* Problem requirements *
In the interview transcript below, which country did Veronique De Rugy live in before moving to the US?

* Text provided *

— Start —

Thank you for having me, Sam.

Samuel Gregg:

Vero, you’ve been involved in the world of classical liberal ideas in America, but also in Europe, particularly France, for a long time. And in the 1980s and 1990s, classical liberal ideas, especially about economics, I think, seemed to be in the ascendancy, right? At least at a rhetorical level. But now they are plainly on the back foot. So what, in your view, is the single biggest event, or the single biggest development that’s responsible for this change?

Veronique De Rugy: That’s a very good question. If I wanted to be utterly self centered, I would say that it seems that everywhere I go, classical liberalism loses, because obviously when I lived in France, it was not a classical liberal country, there’s still a communist party, there’s still a socialist party. I mean, command and control seems to be really the way people think about the economy, and the role of government, that most solution comes from the government. And I moved to the US hoping to leave all of this behind, not that I have any illusion that the US was perfect, but certainly, it looked so much better. And ever since, it’s been in decline. But that, I assume, is more correlation than causation. So to answer your question more seriously, I think, obviously, the most obvious answer is we have either not done our job properly, or we’ve been ineffective at making our case, or, and there is something easy and appealing to the case that the government can solve all of your problems. And we have failed, utterly failed, to present our ideas in a way that actually contradict this claim in spite of the evidence. I mean, we live in a world that is abundant compared to where… It should be obvious that a market economy is the way to go. But also, I think we have probably failed to emphasize and talk to people about their real concern. So maybe we haven’t talked to people at their level of concern, and we’ve stayed in this fear of, look, this is great, all is great, the economy is growing, we’re wealthier than we are. And we’ve not addressed people every day concern.

— End —

* Records *
— Start —

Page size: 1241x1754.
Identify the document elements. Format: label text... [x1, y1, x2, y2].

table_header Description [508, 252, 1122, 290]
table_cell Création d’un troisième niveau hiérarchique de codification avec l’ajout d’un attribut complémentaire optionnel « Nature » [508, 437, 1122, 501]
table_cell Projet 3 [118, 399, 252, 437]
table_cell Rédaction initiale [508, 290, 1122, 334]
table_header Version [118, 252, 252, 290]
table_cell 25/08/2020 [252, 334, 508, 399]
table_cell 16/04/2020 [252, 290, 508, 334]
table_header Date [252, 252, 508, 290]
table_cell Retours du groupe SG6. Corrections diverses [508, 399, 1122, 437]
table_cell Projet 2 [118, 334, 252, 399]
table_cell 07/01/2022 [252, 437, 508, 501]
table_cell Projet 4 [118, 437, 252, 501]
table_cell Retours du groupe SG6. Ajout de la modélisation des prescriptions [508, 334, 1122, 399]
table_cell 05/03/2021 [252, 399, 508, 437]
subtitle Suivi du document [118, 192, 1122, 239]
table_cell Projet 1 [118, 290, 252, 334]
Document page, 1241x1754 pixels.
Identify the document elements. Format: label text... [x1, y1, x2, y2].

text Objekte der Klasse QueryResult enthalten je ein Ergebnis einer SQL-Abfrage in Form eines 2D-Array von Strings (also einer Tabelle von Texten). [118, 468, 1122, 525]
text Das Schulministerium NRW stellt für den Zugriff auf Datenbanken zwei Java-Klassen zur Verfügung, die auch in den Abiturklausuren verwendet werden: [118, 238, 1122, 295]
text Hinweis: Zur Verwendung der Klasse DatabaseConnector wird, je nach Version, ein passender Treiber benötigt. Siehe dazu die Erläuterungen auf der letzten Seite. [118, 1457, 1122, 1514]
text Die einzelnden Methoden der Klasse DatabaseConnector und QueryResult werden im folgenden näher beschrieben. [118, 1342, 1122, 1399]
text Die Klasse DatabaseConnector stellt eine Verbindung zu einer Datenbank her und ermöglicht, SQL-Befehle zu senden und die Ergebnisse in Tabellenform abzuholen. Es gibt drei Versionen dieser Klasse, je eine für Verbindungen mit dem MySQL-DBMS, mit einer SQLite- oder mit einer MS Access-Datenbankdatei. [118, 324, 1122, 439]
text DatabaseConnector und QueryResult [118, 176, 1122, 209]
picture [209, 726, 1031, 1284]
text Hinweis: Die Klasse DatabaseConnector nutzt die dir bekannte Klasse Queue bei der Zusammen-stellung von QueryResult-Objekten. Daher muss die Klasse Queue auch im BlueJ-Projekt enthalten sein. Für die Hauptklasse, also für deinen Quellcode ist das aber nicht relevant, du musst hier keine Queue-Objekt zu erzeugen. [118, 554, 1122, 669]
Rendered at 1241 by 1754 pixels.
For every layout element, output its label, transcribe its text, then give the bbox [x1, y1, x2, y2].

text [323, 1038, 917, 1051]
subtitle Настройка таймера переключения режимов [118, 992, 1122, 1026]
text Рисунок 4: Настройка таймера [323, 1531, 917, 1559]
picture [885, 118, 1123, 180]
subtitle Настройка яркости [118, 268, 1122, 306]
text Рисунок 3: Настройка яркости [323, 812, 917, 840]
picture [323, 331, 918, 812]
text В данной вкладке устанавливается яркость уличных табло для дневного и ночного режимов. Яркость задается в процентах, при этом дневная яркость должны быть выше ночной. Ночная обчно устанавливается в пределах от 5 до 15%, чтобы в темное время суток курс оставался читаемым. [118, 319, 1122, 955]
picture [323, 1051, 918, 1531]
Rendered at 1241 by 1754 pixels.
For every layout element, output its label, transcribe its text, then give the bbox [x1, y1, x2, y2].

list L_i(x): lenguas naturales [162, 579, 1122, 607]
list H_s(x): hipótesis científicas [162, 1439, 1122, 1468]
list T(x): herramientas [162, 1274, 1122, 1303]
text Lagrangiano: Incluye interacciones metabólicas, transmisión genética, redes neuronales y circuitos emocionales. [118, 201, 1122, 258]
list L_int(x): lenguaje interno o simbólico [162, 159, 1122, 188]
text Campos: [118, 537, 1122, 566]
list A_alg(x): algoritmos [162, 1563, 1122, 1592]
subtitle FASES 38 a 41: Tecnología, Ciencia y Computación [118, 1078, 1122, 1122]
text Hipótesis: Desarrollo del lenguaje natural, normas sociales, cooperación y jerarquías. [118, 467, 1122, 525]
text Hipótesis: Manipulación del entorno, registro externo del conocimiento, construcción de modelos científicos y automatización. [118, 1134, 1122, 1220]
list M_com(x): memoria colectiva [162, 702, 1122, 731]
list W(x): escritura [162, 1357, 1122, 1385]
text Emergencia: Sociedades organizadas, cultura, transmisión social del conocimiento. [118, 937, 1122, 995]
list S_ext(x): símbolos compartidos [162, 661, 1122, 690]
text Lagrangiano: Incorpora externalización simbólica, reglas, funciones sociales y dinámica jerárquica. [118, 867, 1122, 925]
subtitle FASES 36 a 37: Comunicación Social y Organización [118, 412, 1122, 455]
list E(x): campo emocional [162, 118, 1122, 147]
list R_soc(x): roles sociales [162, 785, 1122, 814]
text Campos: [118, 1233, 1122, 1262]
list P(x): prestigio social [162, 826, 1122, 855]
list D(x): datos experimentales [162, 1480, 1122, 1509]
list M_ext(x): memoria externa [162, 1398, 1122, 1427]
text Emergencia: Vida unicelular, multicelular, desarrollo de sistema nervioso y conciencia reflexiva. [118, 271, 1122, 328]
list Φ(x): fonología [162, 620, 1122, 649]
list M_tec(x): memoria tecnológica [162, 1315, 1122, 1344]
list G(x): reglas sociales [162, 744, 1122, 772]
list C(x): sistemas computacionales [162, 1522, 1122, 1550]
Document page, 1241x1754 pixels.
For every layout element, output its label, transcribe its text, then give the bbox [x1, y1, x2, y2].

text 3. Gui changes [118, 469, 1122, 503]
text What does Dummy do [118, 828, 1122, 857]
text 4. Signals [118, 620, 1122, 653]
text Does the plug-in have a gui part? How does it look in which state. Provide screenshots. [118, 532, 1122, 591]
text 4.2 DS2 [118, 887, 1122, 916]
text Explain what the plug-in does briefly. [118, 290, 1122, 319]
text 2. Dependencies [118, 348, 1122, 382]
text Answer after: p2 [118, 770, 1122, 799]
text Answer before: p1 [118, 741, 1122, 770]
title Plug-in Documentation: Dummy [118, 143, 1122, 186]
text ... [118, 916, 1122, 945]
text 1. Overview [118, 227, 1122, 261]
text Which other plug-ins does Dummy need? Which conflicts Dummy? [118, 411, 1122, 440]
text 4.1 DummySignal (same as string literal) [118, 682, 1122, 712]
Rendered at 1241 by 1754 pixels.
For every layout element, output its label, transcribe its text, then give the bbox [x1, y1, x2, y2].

— End —

* Result for this task *
France.